I shared in my last blog post how Fred and I recently became debt-free and compared it to my recent experience running a 5K. Both events were big for me – milestones in my life that I will look back on with pride and fondness, and yet, both events felt a bit disappointing in the moment.
Don’t get me wrong – I am so glad for both of those things, and I am proud of both of those accomplishments. But sometimes you look forward to something for so long, that when you finally get there, you think “Now what?”
Fred and I paid off our last loan payment on July 1. We punched in the numbers, pressed send, looked at each other and then I eloquently said…”Now what?”
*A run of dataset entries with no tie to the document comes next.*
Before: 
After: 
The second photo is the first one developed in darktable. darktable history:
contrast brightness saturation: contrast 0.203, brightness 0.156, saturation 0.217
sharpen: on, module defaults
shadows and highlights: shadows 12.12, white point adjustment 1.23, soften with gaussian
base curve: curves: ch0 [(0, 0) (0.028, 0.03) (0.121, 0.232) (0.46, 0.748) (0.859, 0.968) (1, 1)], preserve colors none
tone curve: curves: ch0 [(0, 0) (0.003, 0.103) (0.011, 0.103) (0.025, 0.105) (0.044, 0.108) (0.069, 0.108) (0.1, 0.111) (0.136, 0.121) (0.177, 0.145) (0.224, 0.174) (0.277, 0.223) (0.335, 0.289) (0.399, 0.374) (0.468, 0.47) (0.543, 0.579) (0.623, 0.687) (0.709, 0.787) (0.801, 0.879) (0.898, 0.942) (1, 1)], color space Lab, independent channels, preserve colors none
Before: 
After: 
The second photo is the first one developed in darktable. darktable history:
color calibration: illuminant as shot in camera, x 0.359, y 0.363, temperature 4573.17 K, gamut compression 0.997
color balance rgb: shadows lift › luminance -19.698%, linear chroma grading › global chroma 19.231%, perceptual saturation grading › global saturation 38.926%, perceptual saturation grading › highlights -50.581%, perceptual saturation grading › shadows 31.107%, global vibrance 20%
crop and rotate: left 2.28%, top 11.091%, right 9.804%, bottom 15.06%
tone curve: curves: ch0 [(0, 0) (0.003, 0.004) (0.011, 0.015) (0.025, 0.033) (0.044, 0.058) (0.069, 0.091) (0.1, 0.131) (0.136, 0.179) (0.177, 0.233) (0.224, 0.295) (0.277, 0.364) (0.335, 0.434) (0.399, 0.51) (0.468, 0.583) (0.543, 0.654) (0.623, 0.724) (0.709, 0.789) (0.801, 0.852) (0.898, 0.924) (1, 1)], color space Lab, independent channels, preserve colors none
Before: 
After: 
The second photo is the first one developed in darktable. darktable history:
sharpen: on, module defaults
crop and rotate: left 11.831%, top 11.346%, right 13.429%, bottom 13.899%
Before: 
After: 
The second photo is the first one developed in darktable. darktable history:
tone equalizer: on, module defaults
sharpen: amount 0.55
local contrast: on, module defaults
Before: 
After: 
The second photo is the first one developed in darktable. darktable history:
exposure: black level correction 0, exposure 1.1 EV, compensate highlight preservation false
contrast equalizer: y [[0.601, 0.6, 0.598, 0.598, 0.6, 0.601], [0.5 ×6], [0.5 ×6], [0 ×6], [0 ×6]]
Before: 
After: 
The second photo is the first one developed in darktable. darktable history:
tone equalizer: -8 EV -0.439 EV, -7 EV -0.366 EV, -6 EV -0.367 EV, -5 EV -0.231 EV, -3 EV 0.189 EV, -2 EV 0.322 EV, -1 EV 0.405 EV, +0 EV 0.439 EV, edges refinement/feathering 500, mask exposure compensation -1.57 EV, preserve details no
We have been paying on our student loans for 5 1/2 years. It’s been a long journey, and I didn’t ever think it would end. We had talked about what we wanted to do when we became debt-free, I just didn’t anticipate how I would feel once I actually got there.
After we became debt-free, people kept telling us, “You should celebrate!” We didn’t fully know what we wanted to do, but once we got the official “Your student loans are paid in full!” letter, I knew that it was time to commemorate our freedom somehow. So we took our “date night envelope” and we went to The Keg (a fancy steakhouse). We hardly ever go there but we both love the food, so it seemed fitting to splurge a little. We dressed up, we ordered a bacon-wrapped steak, we ate, we talked. We told our waitress why we were celebrating, and then she gave us each a free dessert (so amazing). We took a picture. We discussed what we wanted to do with our money now that we wouldn’t be making student loan payments anymore.
After we ate our free dessert and paid the bill, we went home and opened up a bottle of Martinelli’s that Fred insisted we keep from our wedding (that’s 6 years ago, folks). Thanks to refrigeration, a good seal, and some preservatives, the sparkling cider tasted just as delightful as it would have 6 years ago. We toasted being debt-free, we took more pictures…
And now here we are. Life still mostly looks the same – we budget each month, we still use our envelopes of cash to keep us on track. We’ve slightly increased our date fund and our personal spending money (much to Fred’s delight). We still pay our bills, we just don’t pay student loan payments anymore.
As time has gone on, I think the reality has sunk in a bit more. It’s very surreal coming out from a burden you’ve had for years. I took out my first student loan when I was 18. Now, at age 29, I’m re-surfacing from 11 years of being indebted. I’m learning that sometimes freedom takes time, and it’s not all about feelings. It’s a hard lesson to learn, but I’m grateful to learn it.
You may be wondering, “What will you do with all of your extra cash now, Browns?” Great question. (That’s what I would be wondering if I was reading someone else’s blog about being debt-free.)
As many of you know, Fred and I recently accepted jobs with a nonprofit and we will be moving to work and live in Guatemala (starting in January) for the next two years. I’ll be teaching English as to students in a Guatemalan school, so I’m actually going back to university part-time in September to get my TESL certificate.
For me, this has been the coolest thing about getting out of debt. I’m going back to the same university where I started 11 years ago with just a dream in my heart and student loan in hand. This time, I’m going back without a student loan, paying in cash. I couldn’t be happier. I have come full circle and I know that I am never, ever borrowing money again…and that feeling is worth all of the years of sacrifice and payments.